Suppose I have the following data and commands:
clc;clear;
t = [0:0.1:1];
t_new = [0:0.01:1];
y = [1,2,1,3,2,2,4,5,6,1,0];
p = interp1(t,y,t_new,'spline');
plot(t,y,'o',t_new,p)
You can see they work quite fine, in the sense interpolating function matches the data points at the nodes fine. But my problem is, I need to compute the exact derivative of y (i.e., p function) w.r.t. time and plot it against the t vector. How can it be done? I shall not use diff commands, because I need to make sure the derivative function has the same length as t vector. Thanks a lot.
This method calculates the actual derivative of the polynomial. If you have the curve fitting toolbox you can use:
% calculate the polynominal
pp = interp1(t,y,'spline','pp')
% take the first order derivative of it
pp_der=fnder(pp,1);
% evaluate the derivative at points t (or any other points you wish)
slopes=ppval(pp_der,t);
If you don't have the curve fitting toolbox you can replace the fnder
line with:
% piece-wise polynomial
[breaks,coefs,l,k,d] = unmkpp(pp);
% get its derivative
pp_der = mkpp(breaks,repmat(k-1:-1:1,d*l,1).*coefs(:,1:k-1),d);
Source: This mathworks question. Thanks to m7913d for linking it.
Appendix:
Note that
p = interp1(t,y,t_new,'spline');
is a shortcut for
% get the polynomial
pp = interp1(t,y,'spline','pp');
% get the height of the polynomial at query points t_new
p=ppval(pp,t_new);
To get the derivative we obviously need the polynomial and can't just work with the new interpolated points. To avoid interpolating the points twice which can take quite long for a lot of data, you should replace the shortcut with the longer version. So a fully working example that includes your code example would be:
t = [0:0.1:1];
t_new = [0:0.01:1];
y = [1,2,1,3,2,2,4,5,6,1,0];
% fit a polynomial
pp = interp1(t,y,'spline','pp');
% get the height of the polynomial at query points t_new
p=ppval(pp,t_new);
% plot the new interpolated curve
plot(t,y,'o',t_new,p)
% piece-wise polynomial
[breaks,coefs,l,k,d] = unmkpp(pp);
% get its derivative
pp_der = mkpp(breaks,repmat(k-1:-1:1,d*l,1).*coefs(:,1:k-1),d);
% evaluate the derivative at points t (or any other points you wish)
slopes=ppval(pp_der,t);
A derivative of a continuous function is at its base just the difference of f(x) to f(x+infinitesimal difference) divided by said infinitesimal difference.
In matlab, eps
is the smallest difference possible with a double precision.

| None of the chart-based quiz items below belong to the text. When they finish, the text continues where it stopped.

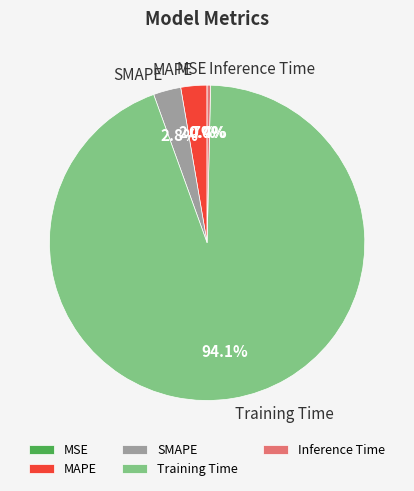

Which category has the biggest portion of the pie?

Training Time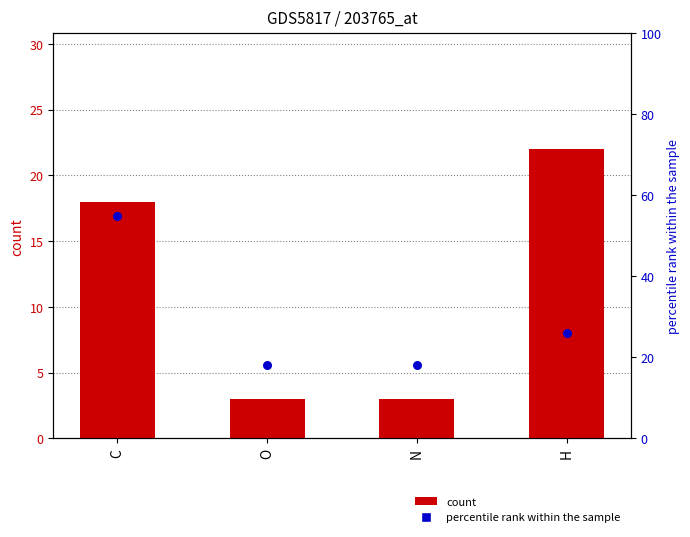

What is the total value across all series at O?

21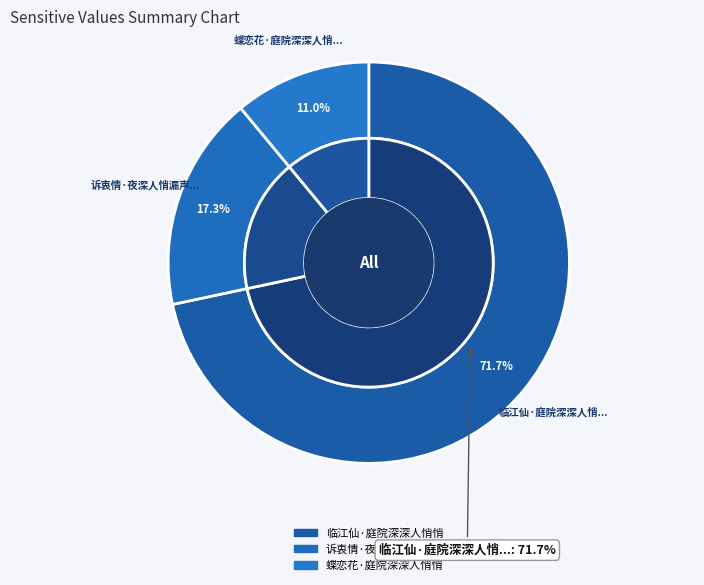

Is there a majority slice in this chart?

Yes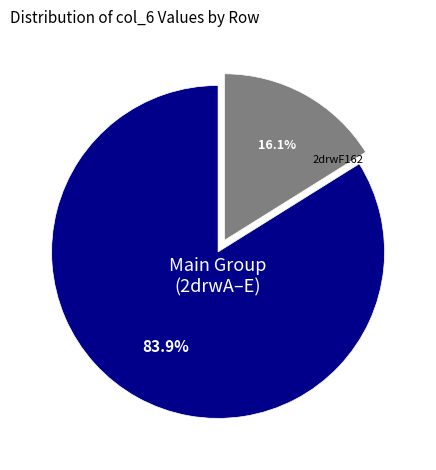

Is there any slice that represents more than half of the pie?

Yes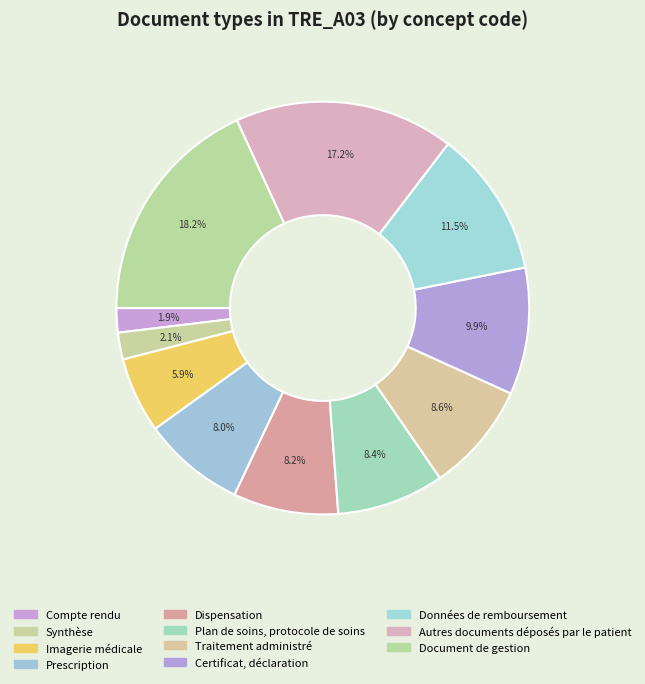

Count the number of slices in the pie.

11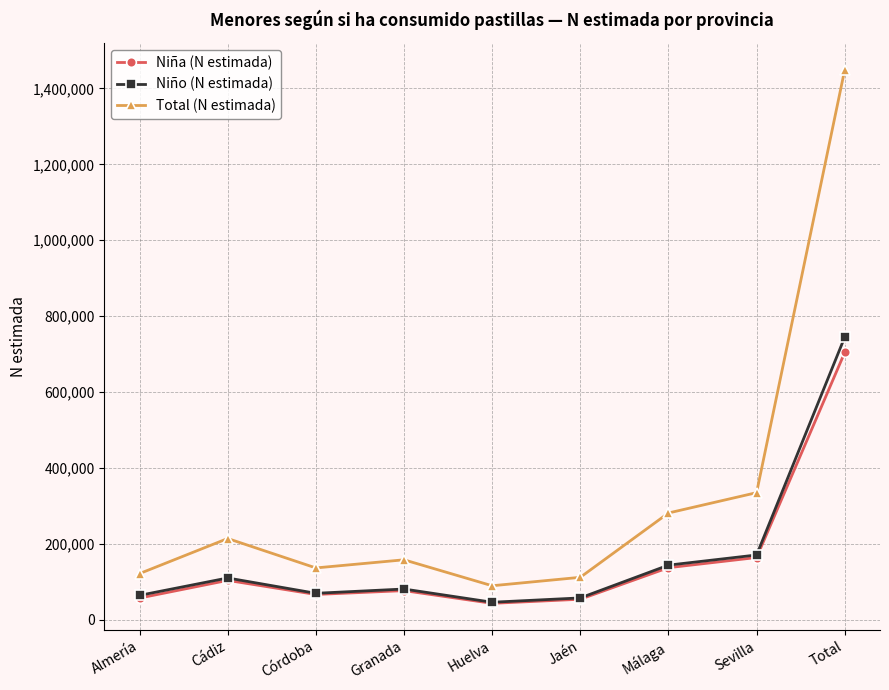

Is it true that Niña (N estimada) equals 137374 at Málaga?

True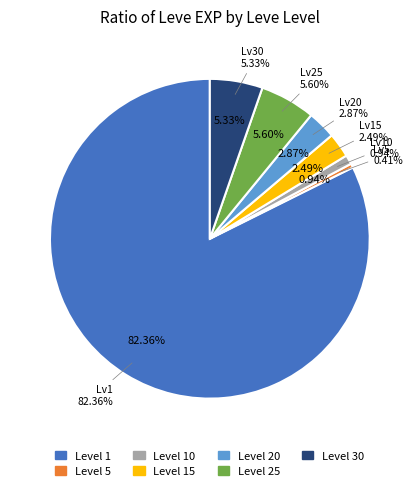

How many segments does this pie chart have?

7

Therefore after each t_new
we add a second point which is eps
larger and interpolate y
for the new points. Then the difference between each point and it's +eps pair divided by eps gives the derivative.
The problem is that if we work with such small differences the precision of the output derivatives is severely limited, meaning it can only have integer values. Therefore we add values slightly larger than eps to allow for higher precisions.
% how many floating points the derivatives can have
precision = 10;
% add after each t_new a second point with +eps difference
t_eps=[t_new; t_new+eps*precision];
t_eps=t_eps(:).';
% interpolate with those points and get the differences between them
differences = diff(interp1(t,y,t_eps,'spline'));
% delete all differences wich are not between t_new and t_new + eps
differences(2:2:end)=[];
% get the derivatives of each point
slopes = differences./(eps*precision);
You can of course replace t_new
with t
(or any other time you want to get the differential of) if you want to get the derivatives at the old points.
This method is slightly inferior to method a) in your case, as it is slower and a bit less precise. But maybe it's useful to somebody else who is in a different situation.